— Work required —
Write out exactly, please, every line from the beginning of the entries to the line holding "(creategerberjobfile yes)", and no pictures.

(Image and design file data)
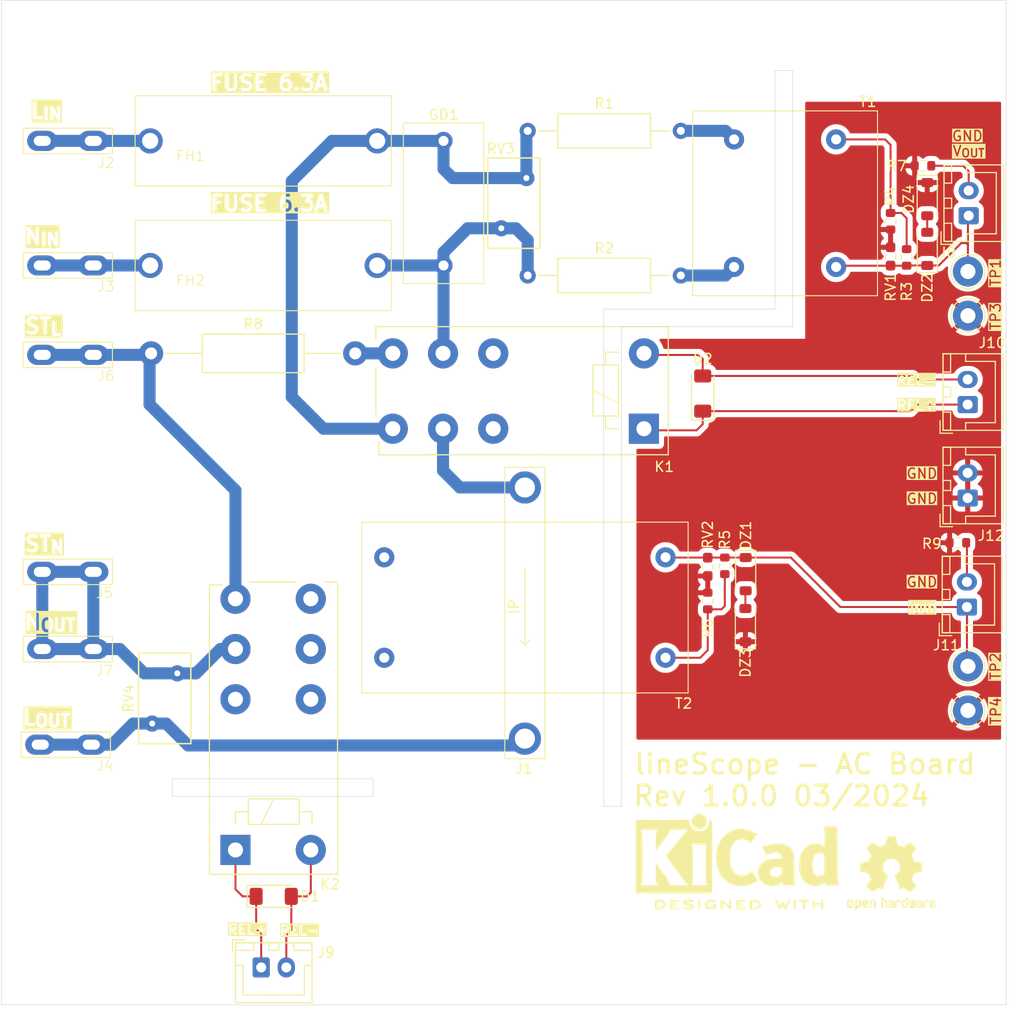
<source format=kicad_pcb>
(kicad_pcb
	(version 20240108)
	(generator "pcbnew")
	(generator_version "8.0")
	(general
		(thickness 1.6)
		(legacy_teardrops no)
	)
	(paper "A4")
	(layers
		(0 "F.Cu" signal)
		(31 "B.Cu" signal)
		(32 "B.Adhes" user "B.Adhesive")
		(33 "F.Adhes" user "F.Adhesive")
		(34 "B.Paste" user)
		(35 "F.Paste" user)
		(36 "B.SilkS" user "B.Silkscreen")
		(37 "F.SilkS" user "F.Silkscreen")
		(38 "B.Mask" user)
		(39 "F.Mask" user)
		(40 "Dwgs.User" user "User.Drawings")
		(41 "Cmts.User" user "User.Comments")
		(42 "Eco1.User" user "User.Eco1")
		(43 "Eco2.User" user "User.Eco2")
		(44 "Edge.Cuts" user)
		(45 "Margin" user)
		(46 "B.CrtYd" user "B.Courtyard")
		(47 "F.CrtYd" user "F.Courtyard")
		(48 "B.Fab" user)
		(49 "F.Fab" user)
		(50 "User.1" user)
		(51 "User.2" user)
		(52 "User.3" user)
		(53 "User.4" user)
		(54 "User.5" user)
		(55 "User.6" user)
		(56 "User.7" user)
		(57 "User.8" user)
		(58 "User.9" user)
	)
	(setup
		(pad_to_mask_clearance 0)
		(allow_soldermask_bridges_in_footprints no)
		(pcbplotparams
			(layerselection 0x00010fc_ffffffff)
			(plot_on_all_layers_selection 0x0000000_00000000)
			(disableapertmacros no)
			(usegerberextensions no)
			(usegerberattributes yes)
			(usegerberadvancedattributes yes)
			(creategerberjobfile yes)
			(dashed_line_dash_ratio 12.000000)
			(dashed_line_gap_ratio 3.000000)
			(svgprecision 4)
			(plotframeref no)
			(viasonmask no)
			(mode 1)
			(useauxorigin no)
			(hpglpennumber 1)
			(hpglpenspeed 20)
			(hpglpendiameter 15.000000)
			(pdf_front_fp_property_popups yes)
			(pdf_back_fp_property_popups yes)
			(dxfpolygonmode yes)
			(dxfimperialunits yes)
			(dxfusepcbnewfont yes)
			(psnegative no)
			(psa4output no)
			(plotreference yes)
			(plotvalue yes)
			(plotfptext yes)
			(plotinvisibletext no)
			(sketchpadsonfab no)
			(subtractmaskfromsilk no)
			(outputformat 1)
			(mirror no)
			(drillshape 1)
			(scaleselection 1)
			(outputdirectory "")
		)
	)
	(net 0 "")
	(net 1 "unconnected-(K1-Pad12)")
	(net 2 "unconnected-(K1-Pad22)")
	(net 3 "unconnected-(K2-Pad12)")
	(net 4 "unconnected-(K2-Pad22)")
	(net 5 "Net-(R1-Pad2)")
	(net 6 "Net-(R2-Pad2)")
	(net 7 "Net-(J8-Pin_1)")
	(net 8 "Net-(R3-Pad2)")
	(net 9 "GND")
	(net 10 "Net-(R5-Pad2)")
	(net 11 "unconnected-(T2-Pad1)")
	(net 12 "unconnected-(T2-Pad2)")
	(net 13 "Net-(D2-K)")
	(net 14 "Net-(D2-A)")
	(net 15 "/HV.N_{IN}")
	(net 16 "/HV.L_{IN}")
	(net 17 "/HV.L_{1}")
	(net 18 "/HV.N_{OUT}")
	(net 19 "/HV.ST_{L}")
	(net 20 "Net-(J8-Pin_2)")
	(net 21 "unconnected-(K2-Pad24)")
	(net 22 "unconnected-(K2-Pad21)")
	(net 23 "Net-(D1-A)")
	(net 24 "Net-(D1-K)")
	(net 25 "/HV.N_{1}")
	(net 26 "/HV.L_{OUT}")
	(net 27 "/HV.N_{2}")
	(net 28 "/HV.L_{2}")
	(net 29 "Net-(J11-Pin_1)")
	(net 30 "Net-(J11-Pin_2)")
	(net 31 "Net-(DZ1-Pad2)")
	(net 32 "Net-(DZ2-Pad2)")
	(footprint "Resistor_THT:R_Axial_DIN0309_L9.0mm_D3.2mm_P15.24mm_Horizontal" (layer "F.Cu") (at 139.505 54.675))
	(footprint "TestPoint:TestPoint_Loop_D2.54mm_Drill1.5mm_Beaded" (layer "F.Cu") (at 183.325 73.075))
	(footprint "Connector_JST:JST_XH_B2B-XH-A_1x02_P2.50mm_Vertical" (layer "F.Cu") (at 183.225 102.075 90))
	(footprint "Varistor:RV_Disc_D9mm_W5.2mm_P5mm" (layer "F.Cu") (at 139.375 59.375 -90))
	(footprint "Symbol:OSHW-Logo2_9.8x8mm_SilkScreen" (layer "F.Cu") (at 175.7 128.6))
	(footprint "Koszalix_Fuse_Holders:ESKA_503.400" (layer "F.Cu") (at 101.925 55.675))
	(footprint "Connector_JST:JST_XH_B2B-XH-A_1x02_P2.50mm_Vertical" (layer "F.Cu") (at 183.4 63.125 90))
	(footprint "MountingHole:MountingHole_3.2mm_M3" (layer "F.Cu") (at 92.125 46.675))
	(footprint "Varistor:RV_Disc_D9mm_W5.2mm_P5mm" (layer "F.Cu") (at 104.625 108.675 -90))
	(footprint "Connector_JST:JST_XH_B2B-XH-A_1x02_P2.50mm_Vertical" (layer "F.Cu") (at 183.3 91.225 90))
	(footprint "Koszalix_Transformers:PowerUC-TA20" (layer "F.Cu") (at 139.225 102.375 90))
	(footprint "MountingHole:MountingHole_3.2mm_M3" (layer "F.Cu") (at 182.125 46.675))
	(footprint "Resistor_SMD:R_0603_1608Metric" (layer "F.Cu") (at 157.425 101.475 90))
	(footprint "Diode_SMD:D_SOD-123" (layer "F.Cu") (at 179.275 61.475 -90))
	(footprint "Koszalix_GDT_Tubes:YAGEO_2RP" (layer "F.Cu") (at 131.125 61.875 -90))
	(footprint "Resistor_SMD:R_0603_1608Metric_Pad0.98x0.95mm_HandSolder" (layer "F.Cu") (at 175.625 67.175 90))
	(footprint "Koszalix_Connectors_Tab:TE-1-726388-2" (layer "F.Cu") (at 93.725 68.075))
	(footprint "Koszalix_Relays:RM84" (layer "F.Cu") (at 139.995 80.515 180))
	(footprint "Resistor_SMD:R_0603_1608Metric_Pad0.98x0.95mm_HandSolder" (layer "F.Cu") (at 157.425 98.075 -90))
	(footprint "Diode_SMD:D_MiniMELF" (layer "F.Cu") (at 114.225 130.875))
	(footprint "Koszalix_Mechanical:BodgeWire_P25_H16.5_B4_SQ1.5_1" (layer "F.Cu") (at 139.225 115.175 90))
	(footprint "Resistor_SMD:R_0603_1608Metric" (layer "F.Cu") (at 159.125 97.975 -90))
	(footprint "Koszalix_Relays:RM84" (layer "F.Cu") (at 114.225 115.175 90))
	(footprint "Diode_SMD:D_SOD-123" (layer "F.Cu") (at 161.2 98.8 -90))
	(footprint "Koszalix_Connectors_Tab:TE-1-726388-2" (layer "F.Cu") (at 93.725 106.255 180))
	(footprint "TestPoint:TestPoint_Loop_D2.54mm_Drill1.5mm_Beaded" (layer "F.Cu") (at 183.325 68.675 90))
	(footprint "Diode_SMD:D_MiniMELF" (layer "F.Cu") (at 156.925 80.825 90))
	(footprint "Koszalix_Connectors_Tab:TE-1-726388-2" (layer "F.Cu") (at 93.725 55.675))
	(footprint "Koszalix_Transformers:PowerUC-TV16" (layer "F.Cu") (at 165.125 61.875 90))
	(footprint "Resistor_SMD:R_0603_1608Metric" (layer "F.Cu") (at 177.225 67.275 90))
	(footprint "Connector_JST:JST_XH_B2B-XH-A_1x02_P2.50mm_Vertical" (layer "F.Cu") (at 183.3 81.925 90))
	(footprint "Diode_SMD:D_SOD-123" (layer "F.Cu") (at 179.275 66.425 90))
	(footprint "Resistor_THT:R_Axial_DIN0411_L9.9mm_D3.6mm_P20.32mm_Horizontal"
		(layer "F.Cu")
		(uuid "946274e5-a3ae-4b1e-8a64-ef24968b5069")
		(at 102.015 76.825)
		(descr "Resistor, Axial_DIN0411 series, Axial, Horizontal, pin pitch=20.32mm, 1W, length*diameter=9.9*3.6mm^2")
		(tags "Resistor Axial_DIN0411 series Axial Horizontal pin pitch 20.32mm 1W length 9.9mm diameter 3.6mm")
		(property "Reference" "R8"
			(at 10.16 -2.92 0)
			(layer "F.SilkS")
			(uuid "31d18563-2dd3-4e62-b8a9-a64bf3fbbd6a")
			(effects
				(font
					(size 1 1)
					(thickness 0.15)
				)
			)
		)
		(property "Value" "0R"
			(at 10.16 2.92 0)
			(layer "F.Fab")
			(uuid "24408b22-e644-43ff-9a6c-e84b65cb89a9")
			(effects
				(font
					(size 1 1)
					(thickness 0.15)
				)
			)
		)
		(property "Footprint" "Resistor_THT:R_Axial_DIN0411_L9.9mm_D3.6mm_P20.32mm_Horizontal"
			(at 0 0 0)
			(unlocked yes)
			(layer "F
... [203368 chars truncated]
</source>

— Answer for the task —
<source format=kicad_pcb>
(kicad_pcb
	(version 20240108)
	(generator "pcbnew")
	(generator_version "8.0")
	(general
		(thickness 1.6)
		(legacy_teardrops no)
	)
	(paper "A4")
	(layers
		(0 "F.Cu" signal)
		(31 "B.Cu" signal)
		(32 "B.Adhes" user "B.Adhesive")
		(33 "F.Adhes" user "F.Adhesive")
		(34 "B.Paste" user)
		(35 "F.Paste" user)
		(36 "B.SilkS" user "B.Silkscreen")
		(37 "F.SilkS" user "F.Silkscreen")
		(38 "B.Mask" user)
		(39 "F.Mask" user)
		(40 "Dwgs.User" user "User.Drawings")
		(41 "Cmts.User" user "User.Comments")
		(42 "Eco1.User" user "User.Eco1")
		(43 "Eco2.User" user "User.Eco2")
		(44 "Edge.Cuts" user)
		(45 "Margin" user)
		(46 "B.CrtYd" user "B.Courtyard")
		(47 "F.CrtYd" user "F.Courtyard")
		(48 "B.Fab" user)
		(49 "F.Fab" user)
		(50 "User.1" user)
		(51 "User.2" user)
		(52 "User.3" user)
		(53 "User.4" user)
		(54 "User.5" user)
		(55 "User.6" user)
		(56 "User.7" user)
		(57 "User.8" user)
		(58 "User.9" user)
	)
	(setup
		(pad_to_mask_clearance 0)
		(allow_soldermask_bridges_in_footprints no)
		(pcbplotparams
			(layerselection 0x00010fc_ffffffff)
			(plot_on_all_layers_selection 0x0000000_00000000)
			(disableapertmacros no)
			(usegerberextensions no)
			(usegerberattributes yes)
			(usegerberadvancedattributes yes)
			(creategerberjobfile yes)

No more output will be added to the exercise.